» INPUT
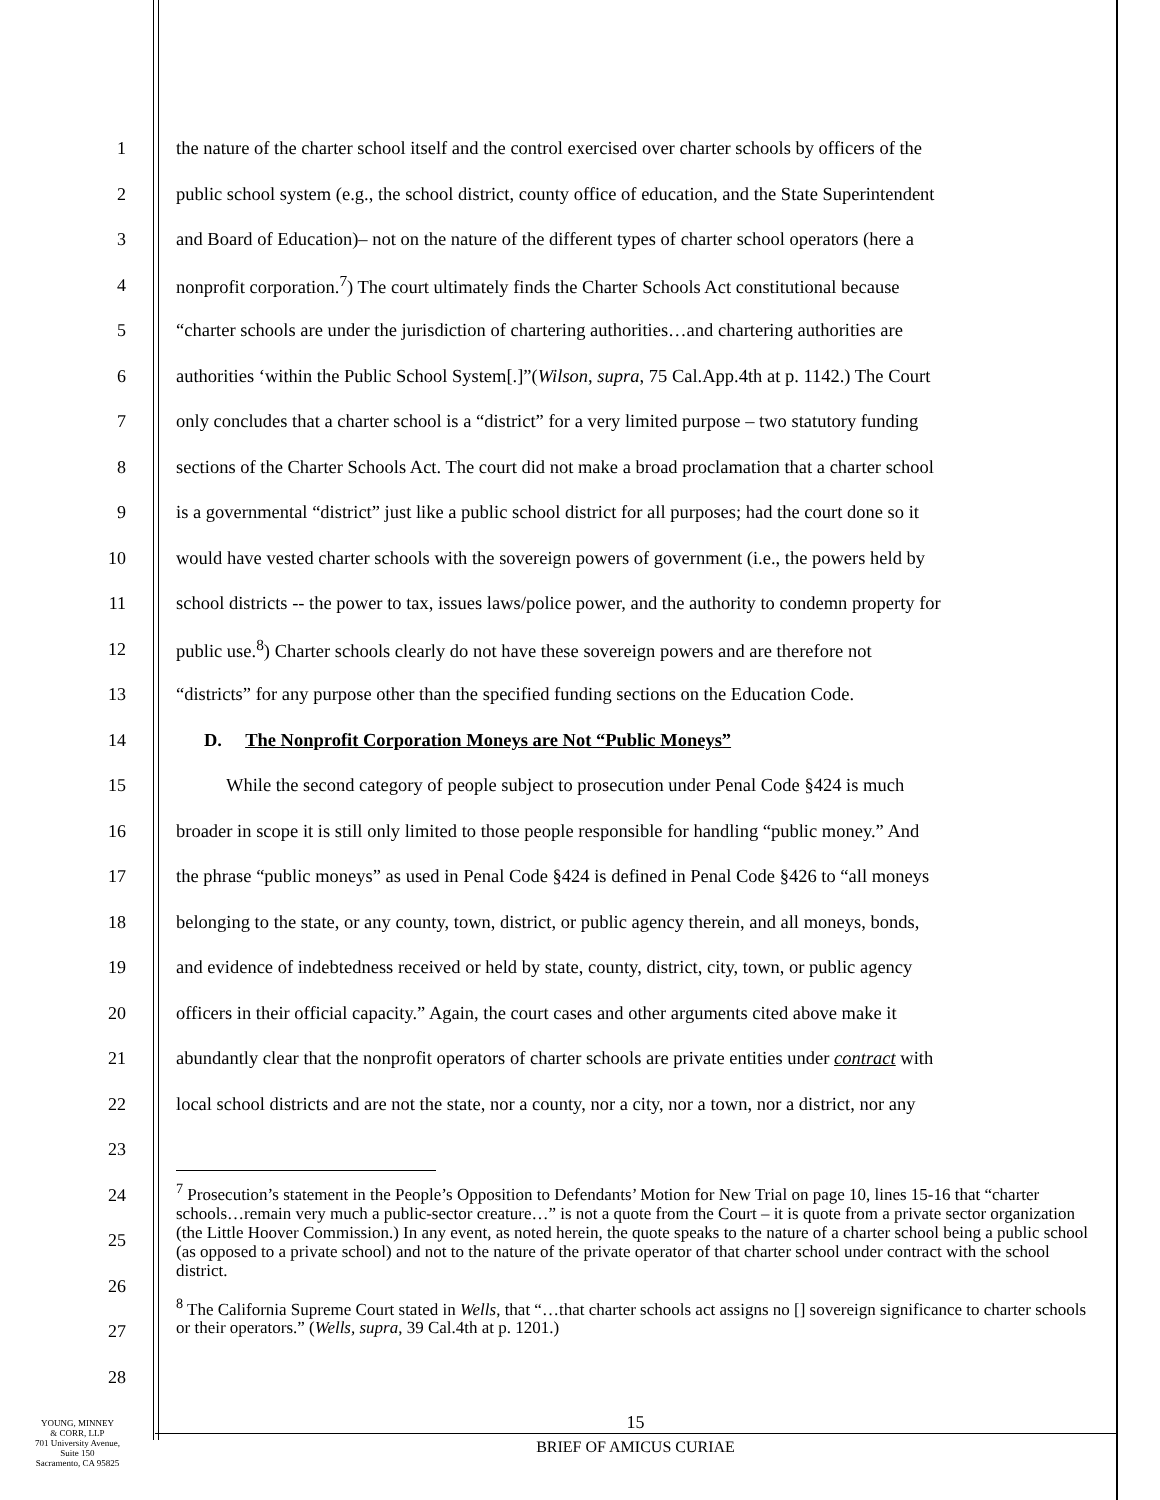1 the nature of the charter school itself and the control exercised over charter schools by officers of the
2 public school system (e.g., the school district, county office of education, and the State Superintendent
3 and Board of Education)– not on the nature of the different types of charter school operators (here a
4 nonprofit corporation.<sup>7</sup>) The court ultimately finds the Charter Schools Act constitutional because
5 “charter schools are under the jurisdiction of chartering authorities…and chartering authorities are
6 authorities ‘within the Public School System[.]”(Wilson, supra, 75 Cal.App.4th at p. 1142.) The Court
7 only concludes that a charter school is a “district” for a very limited purpose – two statutory funding
8 sections of the Charter Schools Act. The court did not make a broad proclamation that a charter school
9 is a governmental “district” just like a public school district for all purposes; had the court done so it
10 would have vested charter schools with the sovereign powers of government (i.e., the powers held by
11 school districts -- the power to tax, issues laws/police power, and the authority to condemn property for
12 public use.<sup>8</sup>) Charter schools clearly do not have these sovereign powers and are therefore not
13 “districts” for any purpose other than the specified funding sections on the Education Code.
14 D. The Nonprofit Corporation Moneys are Not “Public Moneys”
15 While the second category of people subject to prosecution under Penal Code §424 is much
16 broader in scope it is still only limited to those people responsible for handling “public money.” And
17 the phrase “public moneys” as used in Penal Code §424 is defined in Penal Code §426 to “all moneys
18 belonging to the state, or any county, town, district, or public agency therein, and all moneys, bonds,
19 and evidence of indebtedness received or held by state, county, district, city, town, or public agency
20 officers in their official capacity.” Again, the court cases and other arguments cited above make it
21 abundantly clear that the nonprofit operators of charter schools are private entities under contract with
22 local school districts and are not the state, nor a county, nor a city, nor a town, nor a district, nor any
23
24
25
26
27
28
<sup>7</sup> Prosecution’s statement in the People’s Opposition to Defendants’ Motion for New Trial on page 10, lines 15-16 that “charter schools…remain very much a public-sector creature…” is not a quote from the Court – it is quote from a private sector organization (the Little Hoover Commission.) In any event, as noted herein, the quote speaks to the nature of a charter school being a public school (as opposed to a private school) and not to the nature of the private operator of that charter school under contract with the school district.
<sup>8</sup> The California Supreme Court stated in Wells, that “…that charter schools act assigns no [] sovereign significance to charter schools or their operators.” (Wells, supra, 39 Cal.4th at p. 1201.)
YOUNG, MINNEY
& CORR, LLP
701 University Avenue,
Suite 150
Sacramento, CA 95825
15
BRIEF OF AMICUS CURIAE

» AIM OF THE EXERCISE
Beginning at the line above with "19 and evidence" and finishing at the line with "<sup>7</sup> Prosecution’s statement", return each line exactly and return nothing else.

» RESPONSE
19 and evidence of indebtedness received or held by state, county, district, city, town, or public agency
20 officers in their official capacity.” Again, the court cases and other arguments cited above make it
21 abundantly clear that the nonprofit operators of charter schools are private entities under contract with
22 local school districts and are not the state, nor a county, nor a city, nor a town, nor a district, nor any
23
24
25
26
27
28
<sup>7</sup> Prosecution’s statement in the People’s Opposition to Defendants’ Motion for New Trial on page 10, lines 15-16 that “charter schools…remain very much a public-sector creature…” is not a quote from the Court – it is quote from a private sector organization (the Little Hoover Commission.) In any event, as noted herein, the quote speaks to the nature of a charter school being a public school (as opposed to a private school) and not to the nature of the private operator of that charter school under contract with the school district.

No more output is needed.